Scintillation properties of polycrystalline La$_{\mathrm{x}}$Y$_{\mathrm{1-x}}$O$_{3}$ ceramic

Scintillators are the material that absorbs the high-energy photons and emits visible photons. Scintillators are commonly used in radiation detector for security, medical imaging, industrial applications and high energy physics research. Two main types of scintillators are inorganic single crystals and organic (plastic or liquid) scintillators. Inorganic single crystals are expensive and difficult to grow in desire shape and size. Also, some efficient inorganic scintillator such as NaI and CsI are not environmental friendly. But on the other hand, organic scintillators have low density and hence poor energy resolution which limits their use in gamma spectroscopy. Polycrystalline ceramic can be a cost effective alternative to expensive inorganic single crystal scintillators. Here we have fabricated La$_{0.2}$Y$_{1.8}$O$_{3}$ ceramic scintillator and studied their luminescence and scintillation properties. Ceramic scintillators were fabricated by vacuum sintering of La$_{0.2}$Y$_{1.8}$O$_{3}$ nanoparticles at temperature below the melting point.
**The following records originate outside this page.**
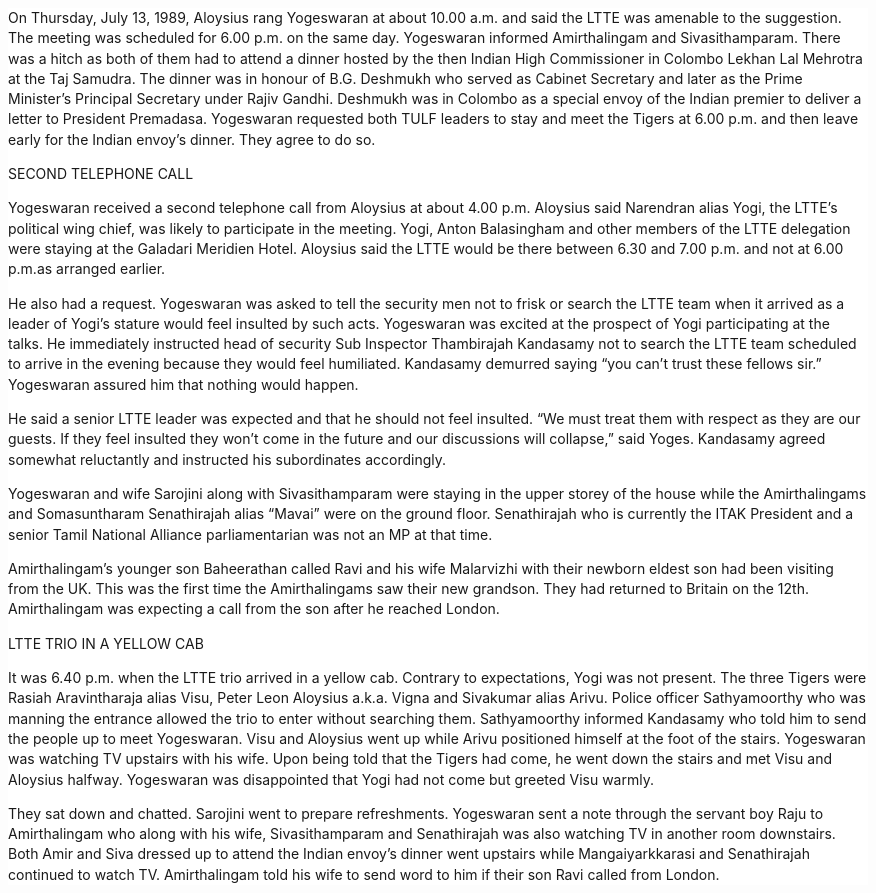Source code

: On Thursday, July 13, 1989, Aloysius rang Yogeswaran at about 10.00  a.m. and said the LTTE was amenable to the suggestion. The meeting was scheduled for 6.00  p.m. on the same day. Yogeswaran informed Amirthalingam and Sivasithamparam. There was a hitch as both of them had to attend a dinner hosted by the then Indian High Commissioner in Colombo Lekhan Lal Mehrotra at the Taj Samudra. The dinner was in honour of B.G. Deshmukh who served as Cabinet Secretary and later as the Prime Minister’s Principal Secretary under Rajiv Gandhi. Deshmukh was in Colombo as a special envoy of the Indian premier to deliver a letter to President Premadasa. Yogeswaran requested both TULF leaders to stay and meet the Tigers at 6.00 p.m. and then leave early for the Indian envoy’s dinner. They agree to do so.

SECOND TELEPHONE CALL

Yogeswaran received a second telephone call from Aloysius at about 4.00 p.m. Aloysius said Narendran alias Yogi, the LTTE’s political wing chief, was likely to participate in the meeting. Yogi, Anton Balasingham and other members of the LTTE delegation were staying at the Galadari Meridien Hotel. Aloysius said the LTTE would be there between 6.30 and 7.00  p.m. and not at 6.00 p.m.as arranged earlier.

He also had a request. Yogeswaran was asked to tell the security men not to frisk or search the LTTE team when it arrived as a leader of Yogi’s stature would feel insulted by such acts. Yogeswaran was excited at the prospect of Yogi participating at the talks. He immediately instructed head of security Sub Inspector Thambirajah Kandasamy not to search the LTTE team scheduled to arrive in the evening because they would feel humiliated. Kandasamy demurred saying “you can’t trust these fellows sir.” Yogeswaran assured him that nothing would happen.

He said a senior LTTE leader was expected and that he should not feel insulted. “We must treat them with respect as they are our guests. If they feel insulted they won’t come in the future and our discussions will collapse,” said Yoges. Kandasamy agreed somewhat reluctantly and instructed his subordinates accordingly.

Yogeswaran and wife Sarojini along with Sivasithamparam were staying in the upper storey of the house while the Amirthalingams and Somasuntharam Senathirajah alias “Mavai” were on the ground floor. Senathirajah who is currently the ITAK President and a senior Tamil National Alliance parliamentarian was not an MP at that time.

Amirthalingam’s younger son Baheerathan called Ravi and his wife Malarvizhi with their newborn eldest son had been visiting from the UK. This was the first time the Amirthalingams saw their new grandson. They had returned to Britain on the 12th. Amirthalingam was expecting a call from the son after he reached London.

LTTE TRIO IN A YELLOW CAB

It was 6.40 p.m. when the LTTE trio arrived in a yellow cab. Contrary to expectations, Yogi was not present. The three Tigers were Rasiah Aravintharaja alias Visu, Peter Leon Aloysius a.k.a. Vigna and Sivakumar alias Arivu. Police officer Sathyamoorthy who was manning the entrance allowed the trio to enter without searching them. Sathyamoorthy informed Kandasamy who told him to send the people up to meet Yogeswaran. Visu and Aloysius went up while Arivu positioned himself at the foot of the stairs. Yogeswaran was watching TV upstairs with his wife. Upon being told that the Tigers had come, he went down the stairs and met Visu and Aloysius halfway. Yogeswaran was disappointed that Yogi had not come but greeted Visu warmly.

They sat down and chatted. Sarojini went to prepare refreshments. Yogeswaran sent a note through the servant boy Raju to Amirthalingam who along with his wife, Sivasithamparam and Senathirajah was also watching TV in another room downstairs. Both Amir and Siva dressed up to attend the Indian envoy’s dinner went upstairs while Mangaiyarkkarasi and Senathirajah continued to watch TV. Amirthalingam told his wife to send word to him if their son Ravi called from London.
La$_{0.2}$Y$_{1.8}$O$_{3}$ ceramic were characterized structurally using XRD and TEM. Photoluminescence and radioluminescence studies were done using UV and X-ray as an excitation source. We have used gamma isotopes with different energy to studies the scintillation properties of La$_{0.2}$Y$_{1.8}$O$_{3}$ scintillator. Preliminary studies of La$_{0.2}$Y$_{1.8}$O$_{3}$ scintillator shows promising result with energy resolution comparable to that of NaI and CsI.